If reporters talk to a database company, they find that knowledge management is the newest thing in databases. If reporters talk to a groupware company, the find that knowledge management means the next generation of groupware.

Whereas:

Knowledge management is nothing more than managing information flow, getting the right information to the people who need it so that they can act on it quickly.

In other words, KM is what many have been defining as information management for the past twenty years - the difference is that the management consultancies and the software houses mentioned by Gates have hyped up the concept as their next 'big thing' following the pricking of the business process re-engineering bubble.
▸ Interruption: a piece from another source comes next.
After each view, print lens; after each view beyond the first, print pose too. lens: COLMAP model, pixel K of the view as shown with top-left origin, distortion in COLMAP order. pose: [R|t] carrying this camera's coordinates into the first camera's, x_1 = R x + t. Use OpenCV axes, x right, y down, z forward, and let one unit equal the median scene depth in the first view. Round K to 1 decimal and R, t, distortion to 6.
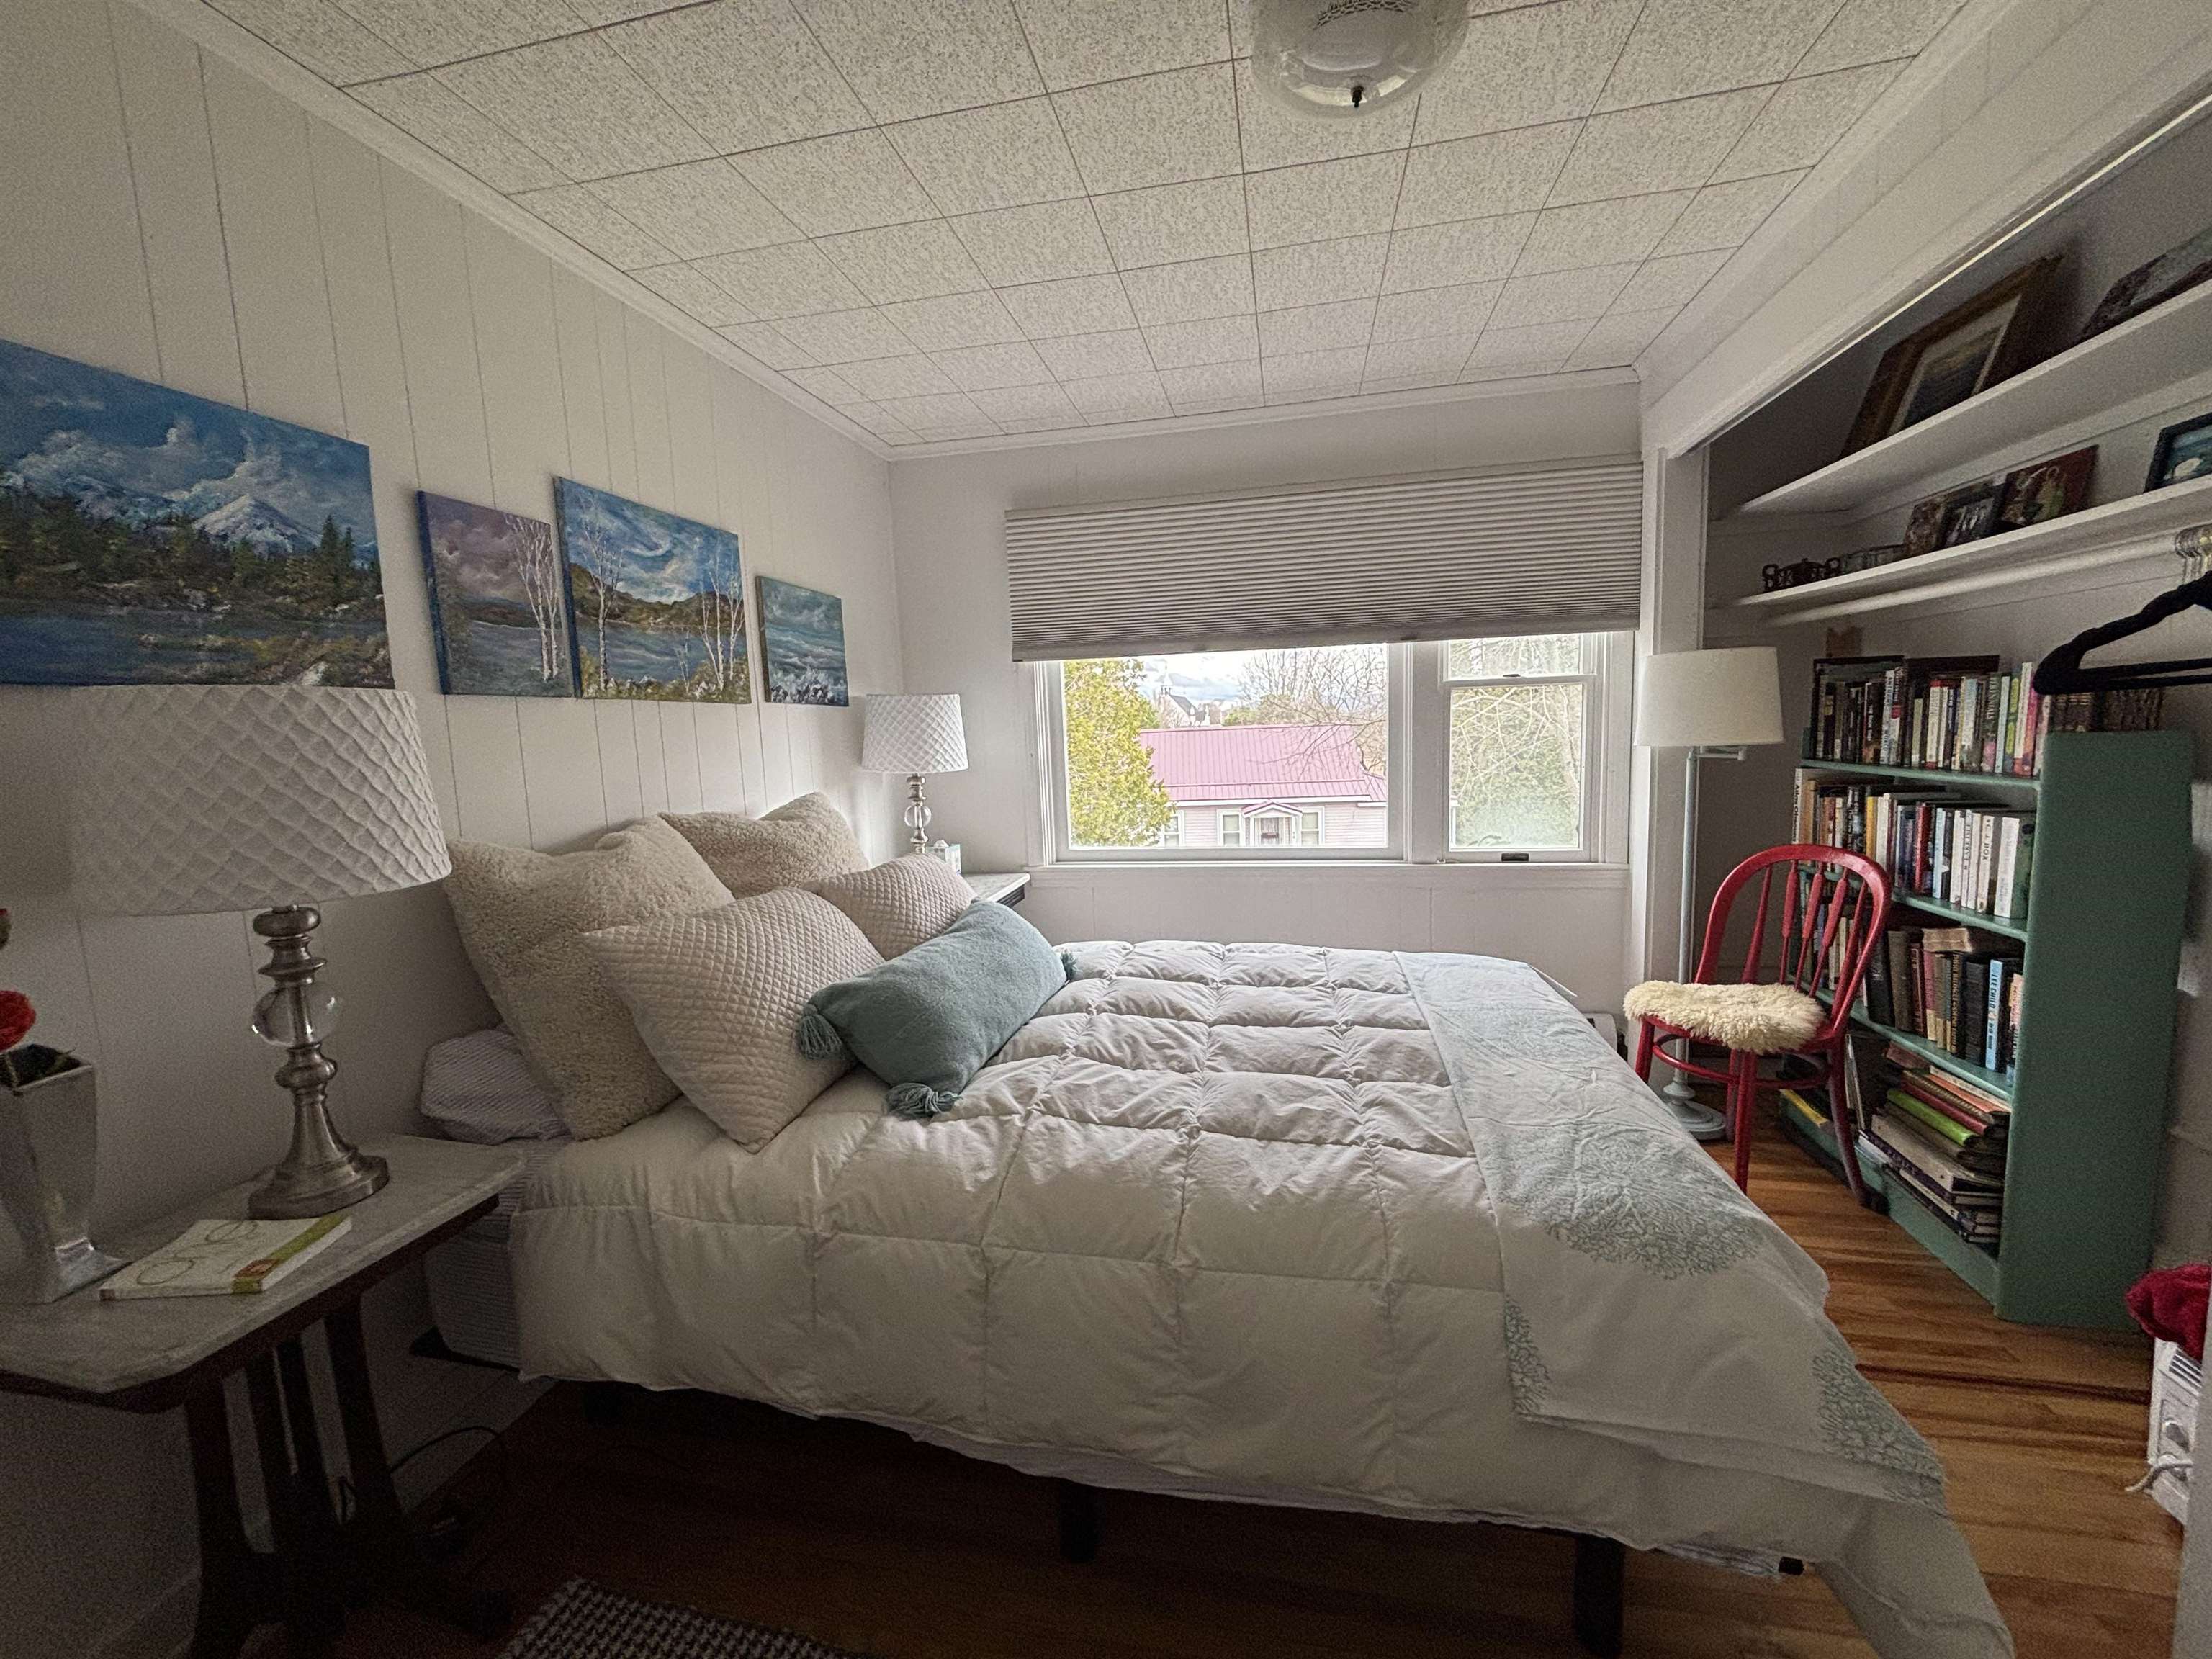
lens RADIAL K [[891.1, 0, 1107.0], [0, 891.1, 829.6], [0, 0, 1]] dist [-0.008863, 0.001231]
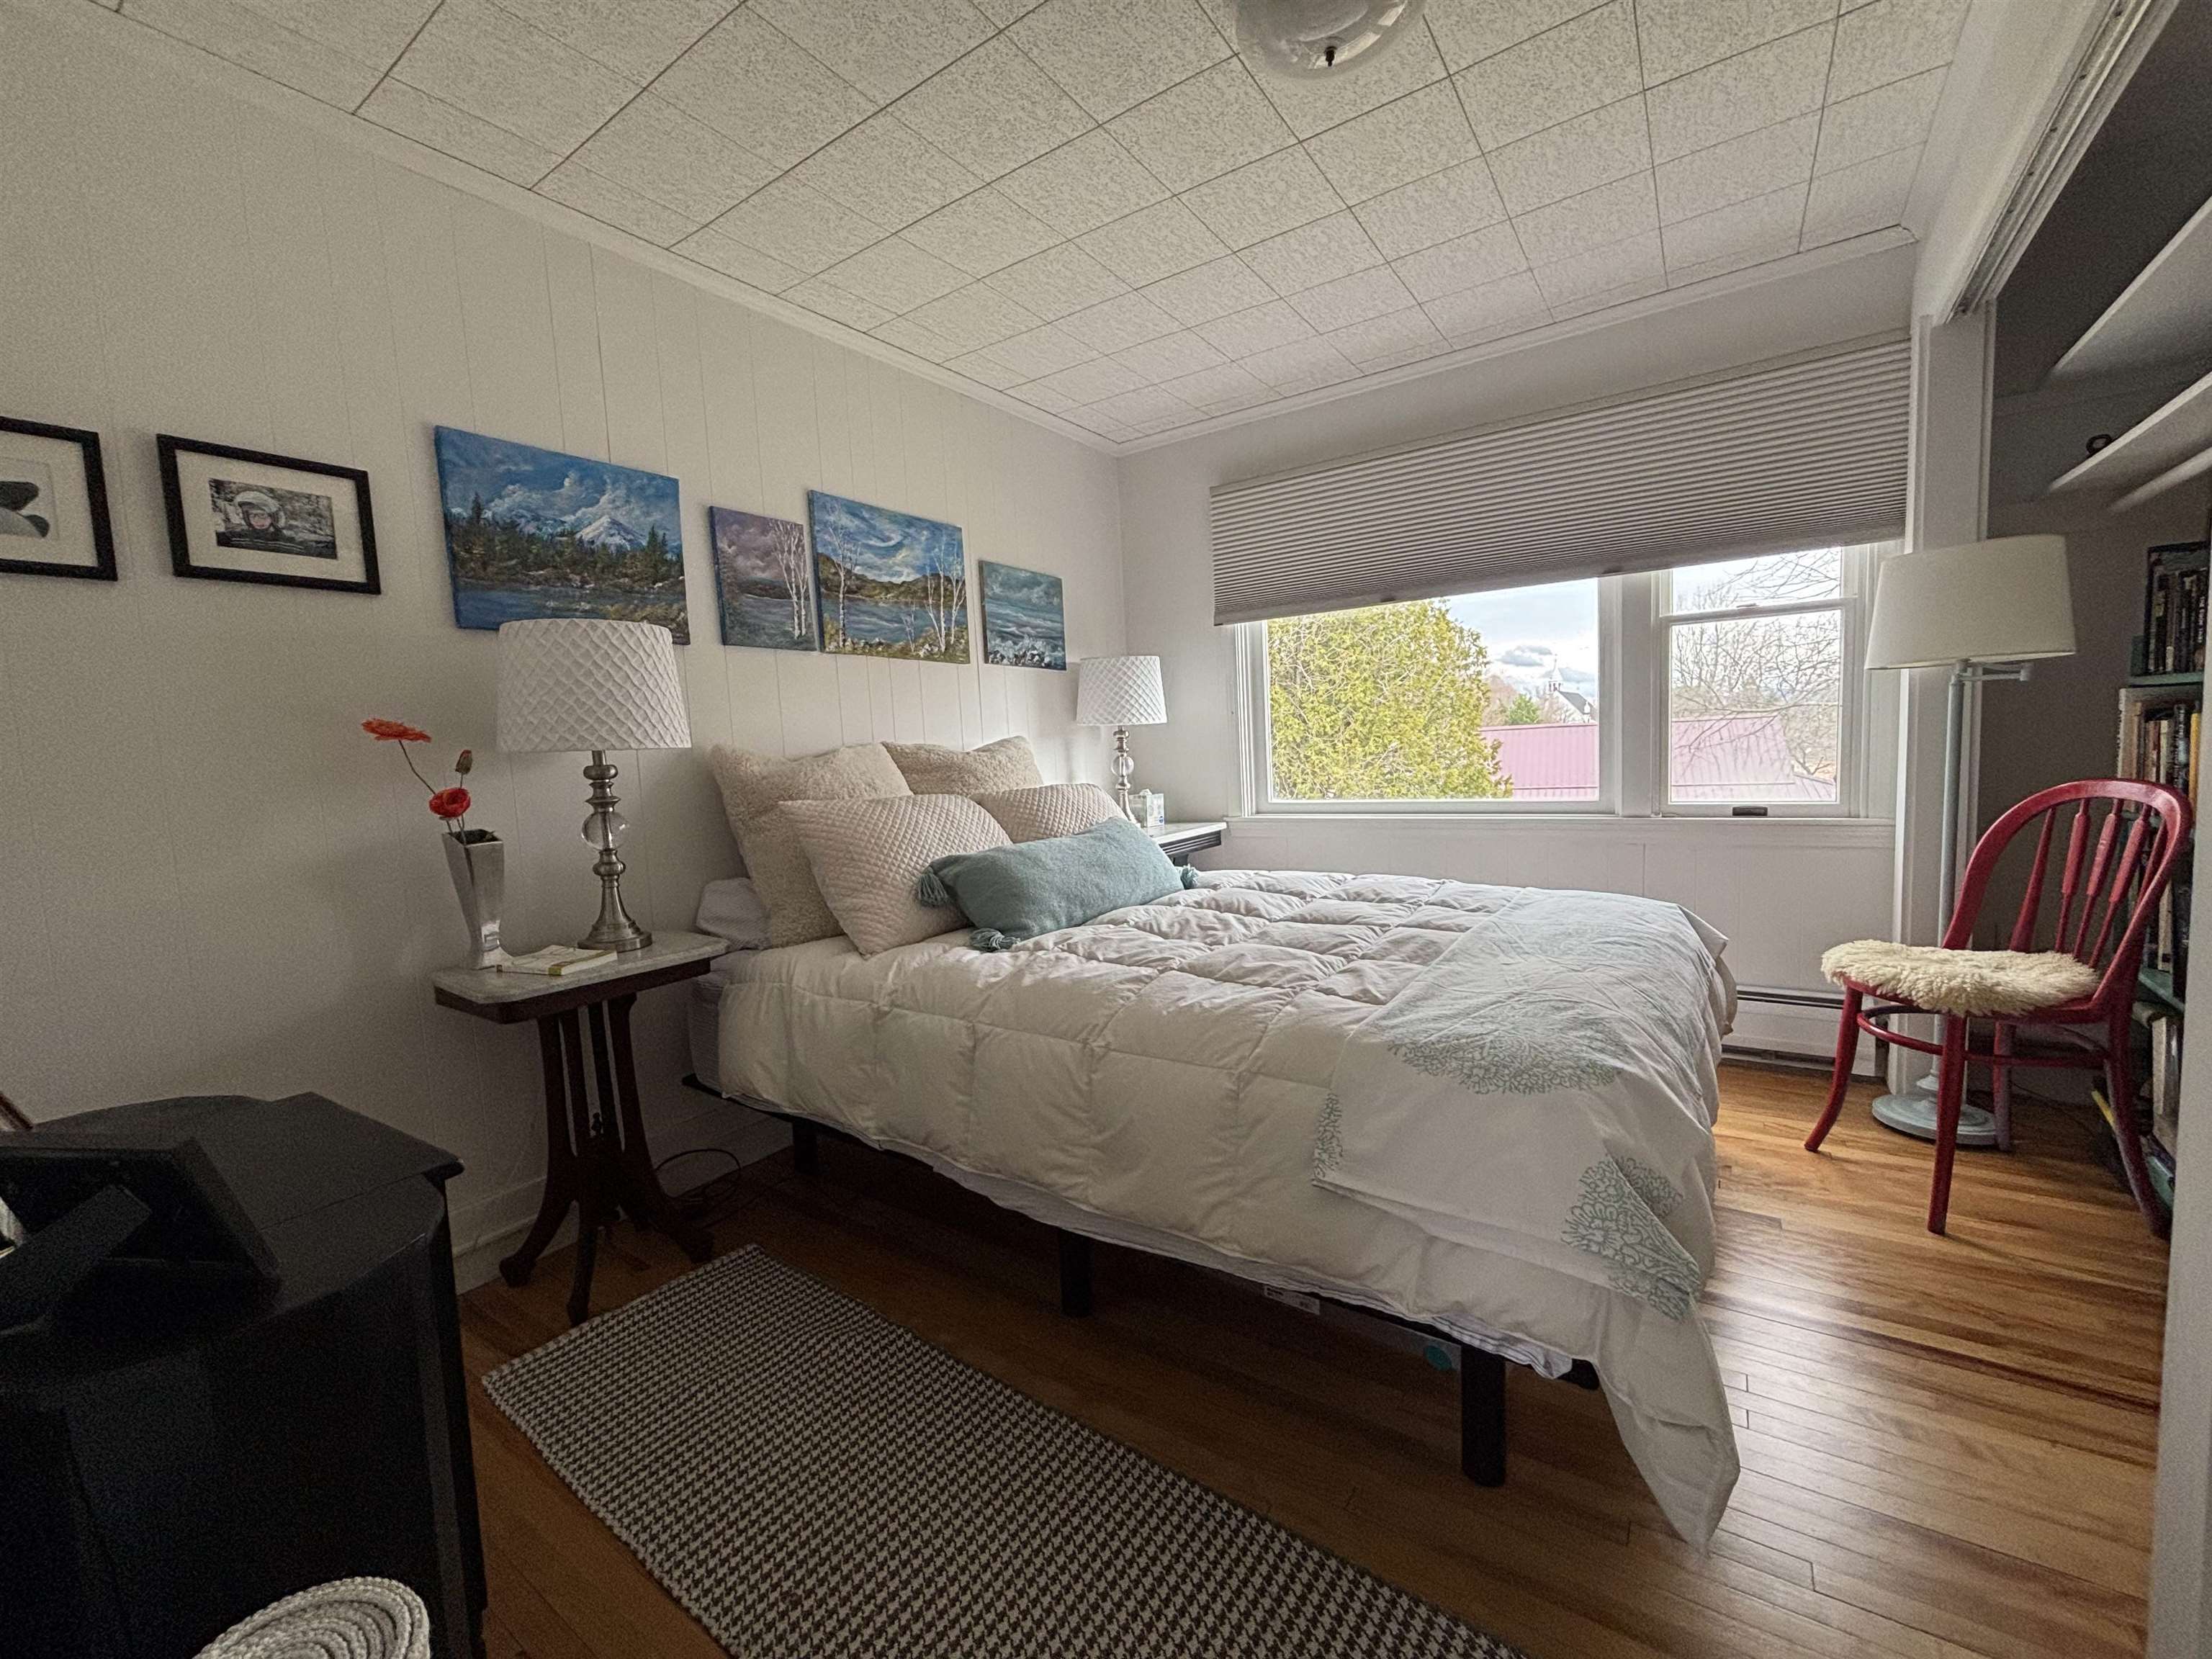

Not that Gates's has rejected BPR - in Chapter 17, Information technology enables reengineering Gates describes a couple of BPR initiatives within Microsoft itself - a personnel tracking system and the financial management system. The interesting question, however, is whether either of these things involved BPR, which is widely believed to be effective only if it encompasses the totality of operations within an organization. The efforts Gates describes appear to be no more that a fairly straightforward systems analysis of existing procedures and finding them wanting. The general message that Gates learned from Hammer and Champy, as he says himself, was the 'need to step back periodically to take a hard look at your processes.' Well - if that is BPR, fair enough, and it is certainly what more organizations ought to be doing.

The overall impression of this book is that Bill is desperately seeking the role of business guru, but even aided by his Director of Executive Communications at Microsoft, he doesn't actually write in a sufficiently interesting way to hide the fundamental fact that the whole business of technology application in organizations is pretty boring stuff. Perhaps those German bankers were actually more like real people when they complained about the previous Microsoft presentations being too technical. Bill tries to enthuse us, but ultimately fails.